Во взгляде Егора появилась тревога. В первую очередь не за себя, а за него, Кирилла. Только это и успокаивало.

— Пашка, пидорас, им натрещал, — продолжил Кирилл. — А мне же нельзя быть пидором, я же депутатский сынок… Ладно, пойду пизды получать.

Егор ничего не сказал, Калякин и не рассчитывал на его поддержку, не винил за её отсутствие. Под пристальными взглядами родителей он пересёк по диагонали дорогу, стараясь держаться естественно, всем своим видом показать, что никаких преступлений за собой не признаёт. В ответ получал немой упрёк и скорбные складки меж бровей.

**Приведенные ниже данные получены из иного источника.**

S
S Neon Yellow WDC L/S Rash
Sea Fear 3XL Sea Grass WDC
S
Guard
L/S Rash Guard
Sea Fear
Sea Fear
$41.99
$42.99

Приблизившись, Кирилл растянул губы в улыбке:

— Мам, пап, какими судьбами?

— Ты ещё спрашиваешь, наглец? — одёрнул его отец. Вынул руки из карманов и приготовился, возможно, применить силу, дать оплеуху, но Кирилл отодвинулся, больше не скрывая негатива.

— Я никуда отсюда не уеду.

— Уедешь, и немедленно.

— Мне двадцать лет, вы не имеете права мне указывать, как жить, — Кирилл произнёс это безапелляционным тоном, голос не дрогнул: он увидел, что Егор не ушёл во двор, крутится вокруг мотоцикла, волнуется, и это придало сил бороться.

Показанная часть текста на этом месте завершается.